#### TASK DETAILS
Turn all of the data below into a JSON list of strings, with one string for each line and no blank lines. Leave the pictures out of the list.

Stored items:
** Begin **
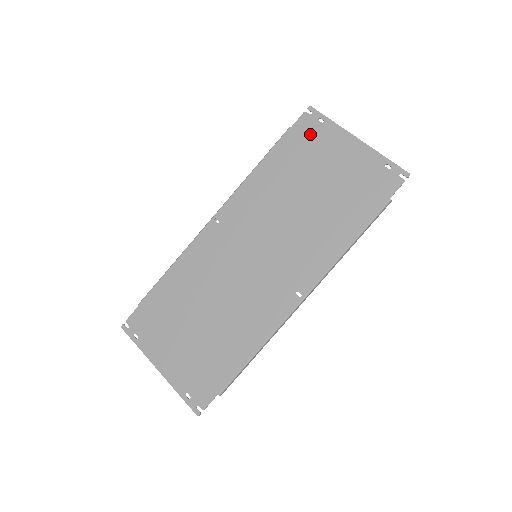
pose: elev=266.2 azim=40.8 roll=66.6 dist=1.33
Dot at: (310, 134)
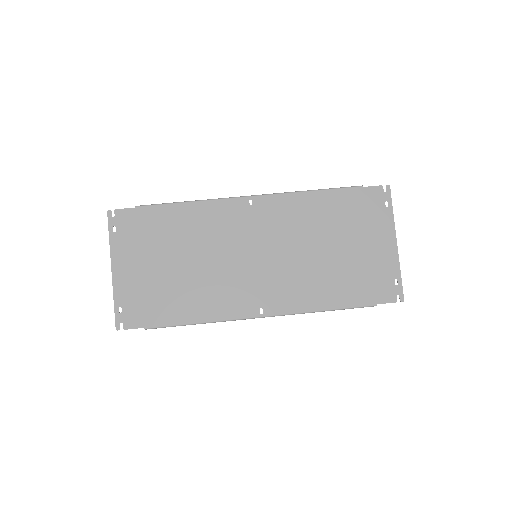
Dot at: (371, 206)
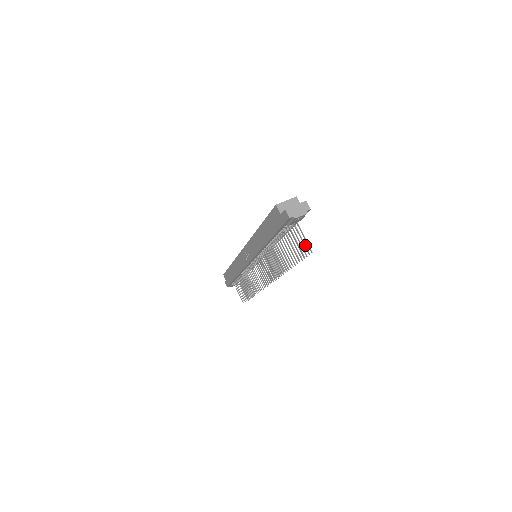
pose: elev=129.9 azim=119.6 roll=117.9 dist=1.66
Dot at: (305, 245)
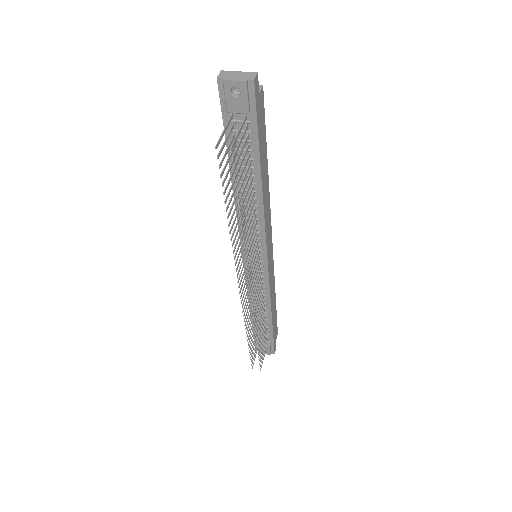
Dot at: (237, 147)
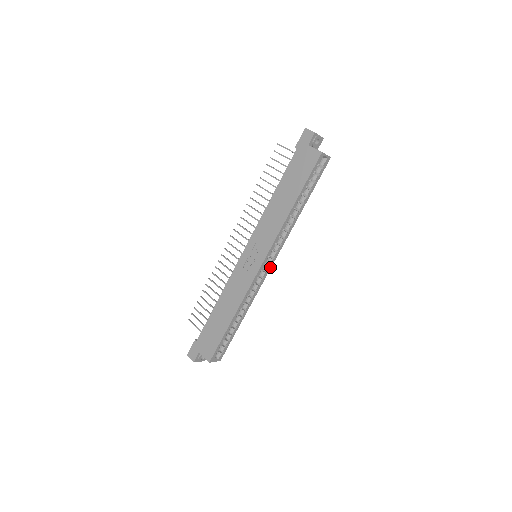
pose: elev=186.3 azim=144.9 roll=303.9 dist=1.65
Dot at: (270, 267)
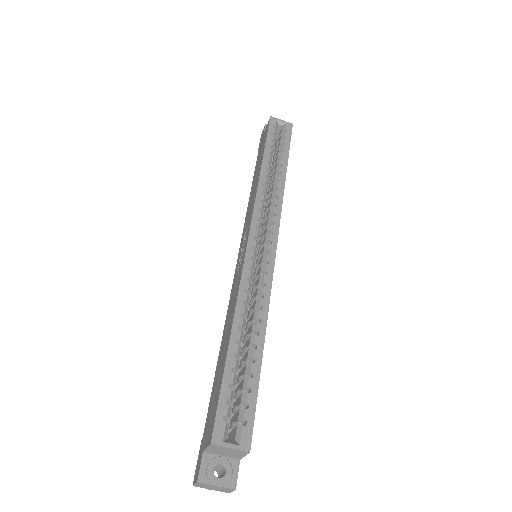
Dot at: (274, 247)
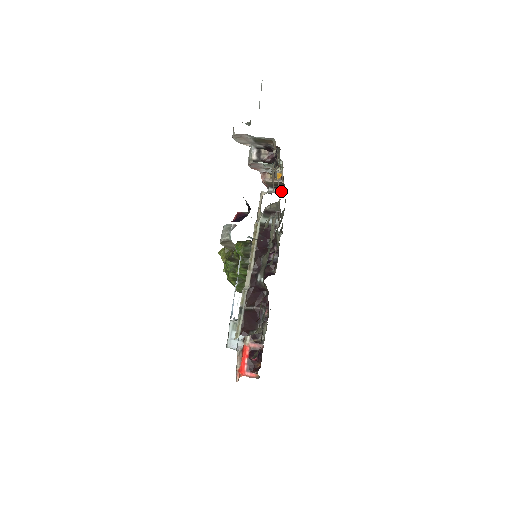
** End **
#### WRITTEN ANSWER
[
  "pose: elev=266.2 azim=40.8 roll=66.6 dist=1.33",
  "Dot at: (310, 134)",
  "Dot at: (371, 206)",
  "pose: elev=129.9 azim=119.6 roll=117.9 dist=1.66",
  "Dot at: (305, 245)",
  "Dot at: (237, 147)",
  "pose: elev=186.3 azim=144.9 roll=303.9 dist=1.65",
  "Dot at: (270, 267)",
  "Dot at: (274, 247)"
]